Work item:
Report each line of the data that includes the word "cite".

***

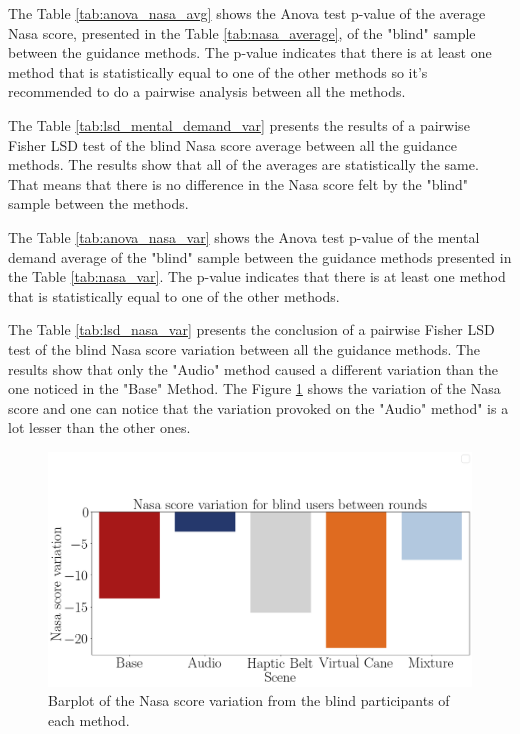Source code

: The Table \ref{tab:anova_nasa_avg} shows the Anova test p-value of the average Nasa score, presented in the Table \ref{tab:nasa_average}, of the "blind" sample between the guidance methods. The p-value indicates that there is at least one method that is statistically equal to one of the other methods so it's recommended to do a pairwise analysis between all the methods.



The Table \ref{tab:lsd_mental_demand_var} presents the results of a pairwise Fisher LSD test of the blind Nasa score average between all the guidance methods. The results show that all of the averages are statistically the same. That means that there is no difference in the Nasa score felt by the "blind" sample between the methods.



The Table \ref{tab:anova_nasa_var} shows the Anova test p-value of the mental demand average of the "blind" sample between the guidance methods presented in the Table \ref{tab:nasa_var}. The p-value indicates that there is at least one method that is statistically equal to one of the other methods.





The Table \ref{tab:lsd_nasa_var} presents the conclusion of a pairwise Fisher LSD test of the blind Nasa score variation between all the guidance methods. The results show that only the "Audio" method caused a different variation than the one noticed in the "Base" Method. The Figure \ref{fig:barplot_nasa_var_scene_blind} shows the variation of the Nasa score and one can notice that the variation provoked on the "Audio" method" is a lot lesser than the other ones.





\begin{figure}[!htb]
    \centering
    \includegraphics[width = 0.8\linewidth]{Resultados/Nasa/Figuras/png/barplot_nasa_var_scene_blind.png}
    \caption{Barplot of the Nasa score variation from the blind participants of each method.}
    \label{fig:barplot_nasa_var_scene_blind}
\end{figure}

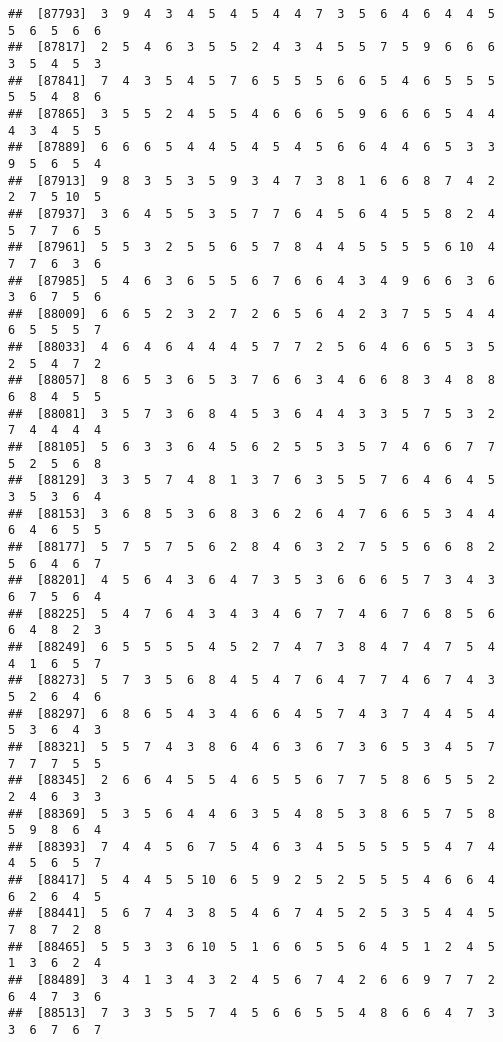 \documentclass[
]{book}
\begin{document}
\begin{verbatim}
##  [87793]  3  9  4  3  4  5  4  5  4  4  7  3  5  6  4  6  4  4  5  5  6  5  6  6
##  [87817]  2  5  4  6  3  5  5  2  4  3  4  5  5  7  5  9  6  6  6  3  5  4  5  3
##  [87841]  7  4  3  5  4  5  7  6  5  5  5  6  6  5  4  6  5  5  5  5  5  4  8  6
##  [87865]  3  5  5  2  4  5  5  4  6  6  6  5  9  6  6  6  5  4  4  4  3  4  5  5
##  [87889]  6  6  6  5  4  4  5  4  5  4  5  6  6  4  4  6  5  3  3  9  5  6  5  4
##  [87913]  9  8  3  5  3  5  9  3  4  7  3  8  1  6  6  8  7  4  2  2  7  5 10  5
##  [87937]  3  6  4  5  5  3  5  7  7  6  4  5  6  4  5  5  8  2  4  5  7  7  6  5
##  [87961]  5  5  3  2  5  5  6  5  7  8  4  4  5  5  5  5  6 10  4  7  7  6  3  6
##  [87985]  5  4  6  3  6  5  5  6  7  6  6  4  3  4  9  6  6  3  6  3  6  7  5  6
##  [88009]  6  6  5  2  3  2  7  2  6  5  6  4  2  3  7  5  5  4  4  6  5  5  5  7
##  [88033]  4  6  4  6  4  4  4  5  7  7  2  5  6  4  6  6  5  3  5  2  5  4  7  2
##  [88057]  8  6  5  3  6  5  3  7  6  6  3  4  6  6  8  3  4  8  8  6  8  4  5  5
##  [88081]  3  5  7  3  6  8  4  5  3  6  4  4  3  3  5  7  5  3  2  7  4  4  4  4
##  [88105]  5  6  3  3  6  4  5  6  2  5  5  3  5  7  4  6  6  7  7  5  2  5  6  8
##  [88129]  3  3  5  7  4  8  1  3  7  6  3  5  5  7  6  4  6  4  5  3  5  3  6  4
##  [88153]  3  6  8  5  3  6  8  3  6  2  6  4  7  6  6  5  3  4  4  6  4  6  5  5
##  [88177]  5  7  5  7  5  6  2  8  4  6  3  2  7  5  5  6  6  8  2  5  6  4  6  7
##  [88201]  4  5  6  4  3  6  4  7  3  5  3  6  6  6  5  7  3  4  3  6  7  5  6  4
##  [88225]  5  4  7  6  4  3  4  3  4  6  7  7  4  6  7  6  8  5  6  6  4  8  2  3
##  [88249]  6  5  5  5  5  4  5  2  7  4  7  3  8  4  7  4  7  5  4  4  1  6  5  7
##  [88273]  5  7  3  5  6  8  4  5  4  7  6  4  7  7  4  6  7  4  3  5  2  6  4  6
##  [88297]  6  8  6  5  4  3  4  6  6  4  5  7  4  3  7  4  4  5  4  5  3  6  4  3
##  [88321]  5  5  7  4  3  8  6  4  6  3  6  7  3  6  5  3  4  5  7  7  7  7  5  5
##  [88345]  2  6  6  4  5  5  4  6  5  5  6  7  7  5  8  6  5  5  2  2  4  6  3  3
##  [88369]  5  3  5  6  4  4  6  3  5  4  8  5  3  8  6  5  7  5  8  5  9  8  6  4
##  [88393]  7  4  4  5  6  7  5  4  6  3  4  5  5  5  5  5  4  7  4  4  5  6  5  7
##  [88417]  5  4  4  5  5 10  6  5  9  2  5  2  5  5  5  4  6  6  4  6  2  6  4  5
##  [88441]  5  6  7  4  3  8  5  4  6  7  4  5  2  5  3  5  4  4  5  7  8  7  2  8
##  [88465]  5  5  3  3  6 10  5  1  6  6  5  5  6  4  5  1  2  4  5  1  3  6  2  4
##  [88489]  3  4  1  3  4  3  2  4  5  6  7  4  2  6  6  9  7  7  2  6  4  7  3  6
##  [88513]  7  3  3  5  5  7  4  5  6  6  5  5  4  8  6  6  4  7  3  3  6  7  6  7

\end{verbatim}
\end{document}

***

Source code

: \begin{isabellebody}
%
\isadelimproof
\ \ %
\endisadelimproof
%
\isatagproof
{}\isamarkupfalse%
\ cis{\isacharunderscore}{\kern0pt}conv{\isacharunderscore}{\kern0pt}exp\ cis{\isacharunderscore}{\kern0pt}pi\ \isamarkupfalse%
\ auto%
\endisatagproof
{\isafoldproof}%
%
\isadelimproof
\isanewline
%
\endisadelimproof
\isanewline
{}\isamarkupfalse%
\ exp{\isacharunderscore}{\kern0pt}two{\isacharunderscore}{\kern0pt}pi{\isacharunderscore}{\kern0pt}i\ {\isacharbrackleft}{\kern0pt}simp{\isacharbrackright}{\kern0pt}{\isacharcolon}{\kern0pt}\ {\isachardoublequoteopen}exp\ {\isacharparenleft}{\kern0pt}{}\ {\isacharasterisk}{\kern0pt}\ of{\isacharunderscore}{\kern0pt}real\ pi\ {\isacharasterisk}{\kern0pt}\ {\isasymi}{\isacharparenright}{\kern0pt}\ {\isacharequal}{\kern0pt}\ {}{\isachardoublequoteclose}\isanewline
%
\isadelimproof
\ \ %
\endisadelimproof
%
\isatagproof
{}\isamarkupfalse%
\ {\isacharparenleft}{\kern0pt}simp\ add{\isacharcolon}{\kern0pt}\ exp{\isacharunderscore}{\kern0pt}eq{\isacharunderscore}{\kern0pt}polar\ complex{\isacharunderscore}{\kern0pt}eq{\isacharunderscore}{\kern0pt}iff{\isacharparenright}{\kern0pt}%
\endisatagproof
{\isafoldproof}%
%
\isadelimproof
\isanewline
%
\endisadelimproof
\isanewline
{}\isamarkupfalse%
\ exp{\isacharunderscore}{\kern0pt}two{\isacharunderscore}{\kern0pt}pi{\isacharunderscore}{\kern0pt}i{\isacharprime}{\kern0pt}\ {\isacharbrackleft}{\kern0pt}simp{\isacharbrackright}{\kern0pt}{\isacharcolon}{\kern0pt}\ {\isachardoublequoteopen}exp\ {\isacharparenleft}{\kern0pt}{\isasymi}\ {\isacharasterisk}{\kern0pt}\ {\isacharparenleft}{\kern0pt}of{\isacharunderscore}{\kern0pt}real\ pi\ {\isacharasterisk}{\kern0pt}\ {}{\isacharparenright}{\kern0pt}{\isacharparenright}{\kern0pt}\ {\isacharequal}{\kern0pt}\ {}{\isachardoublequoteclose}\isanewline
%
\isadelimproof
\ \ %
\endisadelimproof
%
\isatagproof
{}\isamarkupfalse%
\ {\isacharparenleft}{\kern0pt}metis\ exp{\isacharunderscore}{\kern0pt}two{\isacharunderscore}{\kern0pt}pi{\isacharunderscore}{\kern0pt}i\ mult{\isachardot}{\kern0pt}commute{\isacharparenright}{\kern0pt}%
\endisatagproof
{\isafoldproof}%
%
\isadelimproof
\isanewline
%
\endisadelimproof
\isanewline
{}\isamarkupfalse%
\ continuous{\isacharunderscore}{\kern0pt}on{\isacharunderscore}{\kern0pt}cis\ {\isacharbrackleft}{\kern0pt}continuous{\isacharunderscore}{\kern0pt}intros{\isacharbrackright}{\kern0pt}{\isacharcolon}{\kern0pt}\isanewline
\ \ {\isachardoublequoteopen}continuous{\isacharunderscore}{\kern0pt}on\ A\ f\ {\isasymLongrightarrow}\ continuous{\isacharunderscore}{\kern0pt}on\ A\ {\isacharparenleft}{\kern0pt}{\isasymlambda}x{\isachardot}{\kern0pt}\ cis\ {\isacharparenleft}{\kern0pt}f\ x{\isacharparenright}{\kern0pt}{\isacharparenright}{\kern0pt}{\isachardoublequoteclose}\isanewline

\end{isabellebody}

***

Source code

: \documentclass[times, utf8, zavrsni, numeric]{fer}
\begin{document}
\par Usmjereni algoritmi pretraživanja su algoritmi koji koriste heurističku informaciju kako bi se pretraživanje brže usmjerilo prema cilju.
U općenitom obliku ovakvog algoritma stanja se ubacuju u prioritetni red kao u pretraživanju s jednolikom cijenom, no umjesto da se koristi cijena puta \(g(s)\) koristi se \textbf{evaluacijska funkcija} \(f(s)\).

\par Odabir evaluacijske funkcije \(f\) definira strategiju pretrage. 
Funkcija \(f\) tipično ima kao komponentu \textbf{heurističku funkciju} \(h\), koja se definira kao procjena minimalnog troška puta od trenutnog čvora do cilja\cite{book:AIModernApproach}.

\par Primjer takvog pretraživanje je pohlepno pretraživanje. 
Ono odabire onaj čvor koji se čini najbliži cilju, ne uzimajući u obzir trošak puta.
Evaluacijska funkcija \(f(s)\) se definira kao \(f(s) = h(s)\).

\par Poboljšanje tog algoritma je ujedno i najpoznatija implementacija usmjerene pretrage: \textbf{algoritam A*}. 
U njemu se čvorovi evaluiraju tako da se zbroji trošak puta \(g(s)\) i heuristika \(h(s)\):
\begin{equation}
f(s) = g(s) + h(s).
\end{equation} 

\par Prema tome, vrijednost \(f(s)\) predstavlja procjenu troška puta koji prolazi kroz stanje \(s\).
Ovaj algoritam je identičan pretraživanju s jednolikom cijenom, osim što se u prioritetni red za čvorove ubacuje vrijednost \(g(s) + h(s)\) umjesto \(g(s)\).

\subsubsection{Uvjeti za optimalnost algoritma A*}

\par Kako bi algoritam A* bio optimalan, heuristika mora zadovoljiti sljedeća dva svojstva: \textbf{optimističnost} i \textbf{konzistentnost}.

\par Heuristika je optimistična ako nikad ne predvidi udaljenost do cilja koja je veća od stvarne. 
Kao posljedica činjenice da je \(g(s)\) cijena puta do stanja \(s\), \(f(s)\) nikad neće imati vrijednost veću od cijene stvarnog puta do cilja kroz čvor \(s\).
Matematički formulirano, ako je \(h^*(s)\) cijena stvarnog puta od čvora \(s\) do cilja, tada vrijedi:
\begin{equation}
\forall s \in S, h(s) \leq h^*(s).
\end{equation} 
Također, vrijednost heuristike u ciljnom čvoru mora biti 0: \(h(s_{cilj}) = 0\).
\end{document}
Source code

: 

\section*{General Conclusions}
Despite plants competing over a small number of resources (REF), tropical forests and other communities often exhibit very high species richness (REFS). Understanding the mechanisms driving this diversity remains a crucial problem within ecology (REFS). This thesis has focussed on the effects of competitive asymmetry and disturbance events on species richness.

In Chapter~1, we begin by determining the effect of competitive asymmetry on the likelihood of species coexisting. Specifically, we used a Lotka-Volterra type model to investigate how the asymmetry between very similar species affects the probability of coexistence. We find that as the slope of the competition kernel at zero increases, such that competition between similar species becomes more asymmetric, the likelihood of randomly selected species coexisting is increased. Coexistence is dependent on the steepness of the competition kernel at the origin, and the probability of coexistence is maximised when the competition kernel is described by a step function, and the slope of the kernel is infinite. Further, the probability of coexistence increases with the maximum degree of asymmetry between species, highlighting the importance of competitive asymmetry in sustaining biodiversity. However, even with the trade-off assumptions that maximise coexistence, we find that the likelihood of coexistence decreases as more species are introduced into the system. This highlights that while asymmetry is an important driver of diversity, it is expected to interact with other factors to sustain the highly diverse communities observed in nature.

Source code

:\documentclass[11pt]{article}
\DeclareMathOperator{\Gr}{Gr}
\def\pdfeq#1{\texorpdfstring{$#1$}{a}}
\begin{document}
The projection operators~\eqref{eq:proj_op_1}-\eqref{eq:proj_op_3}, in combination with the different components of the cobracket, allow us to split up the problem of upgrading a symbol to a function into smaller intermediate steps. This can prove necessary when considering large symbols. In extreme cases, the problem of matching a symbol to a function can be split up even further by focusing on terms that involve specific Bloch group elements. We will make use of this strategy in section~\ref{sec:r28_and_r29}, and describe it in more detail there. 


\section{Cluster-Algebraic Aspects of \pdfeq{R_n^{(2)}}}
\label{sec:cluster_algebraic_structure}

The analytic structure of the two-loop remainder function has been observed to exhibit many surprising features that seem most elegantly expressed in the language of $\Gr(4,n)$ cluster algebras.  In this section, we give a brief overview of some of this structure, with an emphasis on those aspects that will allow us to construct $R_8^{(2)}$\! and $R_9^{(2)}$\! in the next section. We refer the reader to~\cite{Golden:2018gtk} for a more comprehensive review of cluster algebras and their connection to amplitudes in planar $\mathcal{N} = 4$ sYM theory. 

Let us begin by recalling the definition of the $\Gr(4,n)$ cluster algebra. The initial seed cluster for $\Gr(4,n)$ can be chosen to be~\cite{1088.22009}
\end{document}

***

Result of this task:
Funkcija \(f\) tipično ima kao komponentu \textbf{heurističku funkciju} \(h\), koja se definira kao procjena minimalnog troška puta od trenutnog čvora do cilja\cite{book:AIModernApproach}.
The analytic structure of the two-loop remainder function has been observed to exhibit many surprising features that seem most elegantly expressed in the language of $\Gr(4,n)$ cluster algebras.  In this section, we give a brief overview of some of this structure, with an emphasis on those aspects that will allow us to construct $R_8^{(2)}$\! and $R_9^{(2)}$\! in the next section. We refer the reader to~\cite{Golden:2018gtk} for a more comprehensive review of cluster algebras and their connection to amplitudes in planar $\mathcal{N} = 4$ sYM theory. 
Let us begin by recalling the definition of the $\Gr(4,n)$ cluster algebra. The initial seed cluster for $\Gr(4,n)$ can be chosen to be~\cite{1088.22009}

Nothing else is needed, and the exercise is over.